Optimal Circuit Synthesis of Linear Codes for Error Detection and Correction

Fault injection attacks deliberately inject faults into a device via physical channels to disturb its regular execution. Adversaries can effectively deduce secrets by analyzing both the normal and faulty outputs, posing serious threats to cryptographic primitives implemented in hardware. An effective countermeasure to such attacks is via redundancy, commonly referred to as concurrent error detection schemes, where Binary linear codes have been used to defend against fault injection attacks. However, designing an optimal code circuit is often time-consuming, error-prone, and requires substantial expertise. In this paper, we formalize the optimal code circuit synthesis problem (OptiCC) based on two domain-specific minimization objectives on individual inputs and parity size. We then propose a novel algorithm CiSC for solving OptiCC, prioritizing the minimization of individual inputs. Our approach features both correct-by-construction and secure-by-construction.
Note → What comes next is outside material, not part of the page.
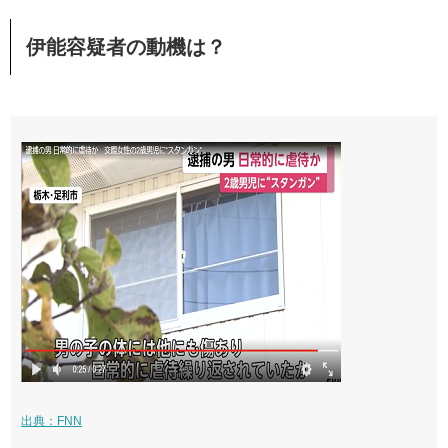
伊能容疑者の動機は？
出典：FNN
In a nutshell, CiSC gradually reduces individual inputs and parity size by checking, via SMT solving, the existence of feasible Boolean functions for implementing a desired code. We further present an effective technique to lazily generate combinations of inputs to Boolean functions, while quickly identify equivalent ones. We implement our approach in a tool CiSC, and evaluate it on practical benchmarks. Experimental results show our approach can synthesize code circuits that significantly outperform those generated by the latest state-of-the-art techniques.